Berdasarkan data perhitungan terbaru Medecins Sans Frontieres (MSF) yang dirilis pada hari Kamis (15/12/2017), sebanyak 6.700 orang Rohingya tewas sejak rentetan peristiwa kekerasan terjadi di daerah mereka tinggali, negara bagian Rakhine, sejak bulan Agustus lalu.
Tentu saja ini lebih tinggi dari jumlah resmi yang dikeluarkan oleh pemerintah Myanmar yang hanya sebanyak 400 orang, di mana sebagian besarnya adalah “para pemberontak”.
MSF mengatakan bahwa ini adalah contoh paling jelas mengenai kekerasan yang dilakukan secara meluas oleh pemerintah Myanmar.
Militer Myanmar membantah telah melakukan kejahatan kemanusiaan dan menuding organisasi “teroris” adalah biang keladi dari semua masalah.
Tindakan keras militer dimulai pada 25 Agustus setelah gerilyawan Rohingya bernama ARSA menyerang lebih dari 30 pos polisi. Sejak itu, meletuslah konflik bersenjata yang menyebabkan lebih dari 647.000 orang Rohingya telah melarikan diri ke Bangladesh.
BBC mengatakan bahwa survei kelompok bantuan tersebut juga menemukan bahwa setidaknya 9.000 orang Rohingya meninggal di Myanmar dari kurun waktu tanggal 25 Agustus hingga 24 September.
MSF memperkirakan setidaknya 6.700 kasus kematian tersebut disebabkan oleh faktor kekerasan. Dari angka tersebut, ada sekitar 730 anak yang masih berusia di bawah lima tahun.
Berikut ini laporan terperinci dari MSF :
69% kematian terkait kekerasan disebabkan oleh senjata api
9% karena dibakar hidup-hidup
5% akibat pukulan
Di antara anak-anak yang meninggal di bawah usia lima tahun, MSF mengatakan lebih dari 59% dilaporkan tewas tertembak, 15% akibat terbakar, 7% karena pukulan dan 2% lainnya oleh ledakan ranjau darat.
Setelah melakukan “penyelidikan internal”, pada bulan November lalu militer Myanmar dinyatakan tidak bersalah atas kejahatan dan kelalaian yang terjadi di medan. Keputusan tersebut sekaligus menyangkal tuduhan masyarakat internasional atas serangkaian kejahatan kemanusiaan yang mereka lakukan.

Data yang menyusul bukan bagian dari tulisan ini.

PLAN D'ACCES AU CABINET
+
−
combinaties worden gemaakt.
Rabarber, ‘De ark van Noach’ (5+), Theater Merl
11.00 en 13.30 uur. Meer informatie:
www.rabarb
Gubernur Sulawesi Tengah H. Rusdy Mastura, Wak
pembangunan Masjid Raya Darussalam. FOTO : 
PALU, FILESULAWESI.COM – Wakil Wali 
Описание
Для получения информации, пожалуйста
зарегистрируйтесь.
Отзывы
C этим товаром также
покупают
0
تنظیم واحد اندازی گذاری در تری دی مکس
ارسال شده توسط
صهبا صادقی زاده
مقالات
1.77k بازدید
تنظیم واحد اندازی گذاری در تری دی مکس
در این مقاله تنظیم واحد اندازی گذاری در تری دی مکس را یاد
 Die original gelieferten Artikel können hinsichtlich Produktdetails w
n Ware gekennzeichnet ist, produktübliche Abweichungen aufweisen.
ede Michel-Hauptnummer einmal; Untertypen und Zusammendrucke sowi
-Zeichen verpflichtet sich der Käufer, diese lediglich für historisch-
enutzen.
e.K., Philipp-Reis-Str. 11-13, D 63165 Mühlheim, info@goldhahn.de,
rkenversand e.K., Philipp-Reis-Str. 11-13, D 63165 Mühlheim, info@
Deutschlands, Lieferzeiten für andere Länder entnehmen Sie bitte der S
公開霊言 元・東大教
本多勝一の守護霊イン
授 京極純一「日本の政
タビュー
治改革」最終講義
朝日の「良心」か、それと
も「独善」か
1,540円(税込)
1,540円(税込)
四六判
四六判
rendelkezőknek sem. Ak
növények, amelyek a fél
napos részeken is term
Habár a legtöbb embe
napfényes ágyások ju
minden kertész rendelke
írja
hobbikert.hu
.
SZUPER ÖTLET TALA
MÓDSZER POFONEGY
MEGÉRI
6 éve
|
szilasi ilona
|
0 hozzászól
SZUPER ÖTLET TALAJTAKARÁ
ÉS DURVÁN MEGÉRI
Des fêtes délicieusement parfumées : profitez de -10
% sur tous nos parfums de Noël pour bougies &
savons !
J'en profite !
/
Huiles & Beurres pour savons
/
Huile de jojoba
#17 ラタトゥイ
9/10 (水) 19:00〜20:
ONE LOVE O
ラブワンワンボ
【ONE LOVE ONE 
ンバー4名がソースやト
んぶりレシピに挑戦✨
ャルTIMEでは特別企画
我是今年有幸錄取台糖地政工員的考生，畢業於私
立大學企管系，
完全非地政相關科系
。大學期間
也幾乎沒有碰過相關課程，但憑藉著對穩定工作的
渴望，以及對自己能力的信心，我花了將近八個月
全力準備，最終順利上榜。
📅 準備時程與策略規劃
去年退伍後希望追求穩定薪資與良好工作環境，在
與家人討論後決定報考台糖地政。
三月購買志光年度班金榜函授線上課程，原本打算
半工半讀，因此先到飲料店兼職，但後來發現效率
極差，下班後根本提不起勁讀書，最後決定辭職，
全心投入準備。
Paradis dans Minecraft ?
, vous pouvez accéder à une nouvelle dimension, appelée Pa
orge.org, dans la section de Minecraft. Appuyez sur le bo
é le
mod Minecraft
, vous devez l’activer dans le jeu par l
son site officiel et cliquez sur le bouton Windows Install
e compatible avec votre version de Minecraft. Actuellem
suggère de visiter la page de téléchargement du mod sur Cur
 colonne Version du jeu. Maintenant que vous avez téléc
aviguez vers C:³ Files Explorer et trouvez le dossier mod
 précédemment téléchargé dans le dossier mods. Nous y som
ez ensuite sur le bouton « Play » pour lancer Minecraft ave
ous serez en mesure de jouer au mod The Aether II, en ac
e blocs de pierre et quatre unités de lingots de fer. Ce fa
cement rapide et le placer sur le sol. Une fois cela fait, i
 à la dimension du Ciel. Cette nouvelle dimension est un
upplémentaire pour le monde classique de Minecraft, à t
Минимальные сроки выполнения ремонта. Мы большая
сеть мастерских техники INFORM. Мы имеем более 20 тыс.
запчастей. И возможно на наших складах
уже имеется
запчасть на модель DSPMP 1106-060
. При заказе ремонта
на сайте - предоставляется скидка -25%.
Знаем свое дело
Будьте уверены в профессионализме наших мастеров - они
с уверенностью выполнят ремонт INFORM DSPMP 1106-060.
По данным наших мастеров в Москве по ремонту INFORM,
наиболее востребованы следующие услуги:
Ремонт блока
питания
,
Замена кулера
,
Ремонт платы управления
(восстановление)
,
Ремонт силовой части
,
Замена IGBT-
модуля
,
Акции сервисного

Juga pada bulan November, pemerintah Bangladesh menandatangani kesepakatan dengan Myanmar untuk mengembalikan ratusan ribu pengungsi yang mencari keselamatan.
MSF mengatakan bahwa hasil perhitungan tersebut masih “terlalu dini” dengan alasan bahwa masih ada yang berusaha melarikan diri ke perbatasan Bangladesh dan dilaporkan kekerasan masih terjadi selama beberapa pekan terakhir.
Mereka juga memperingatkan bahwa pemerintah Myanmar masih membatasi akses pengiriman bantuan ke negara bagian Rakhine.
Rohingya adalah kelompok minoritas Muslim tanpa kewarganegaraan yang telah lama mengalami serangkaian tindak penganiayaan dari aparat keamanan Myanmar.
Mereka tidak diberikan status kewarganegaraan sebab mereka dianggap sebagai imigran gelap dari Bangladesh. Pemerintah Myanmar menghindari penggunaan istilah “Rohingya” dan memilih menyebut mereka sebagai “Muslim Bengali”.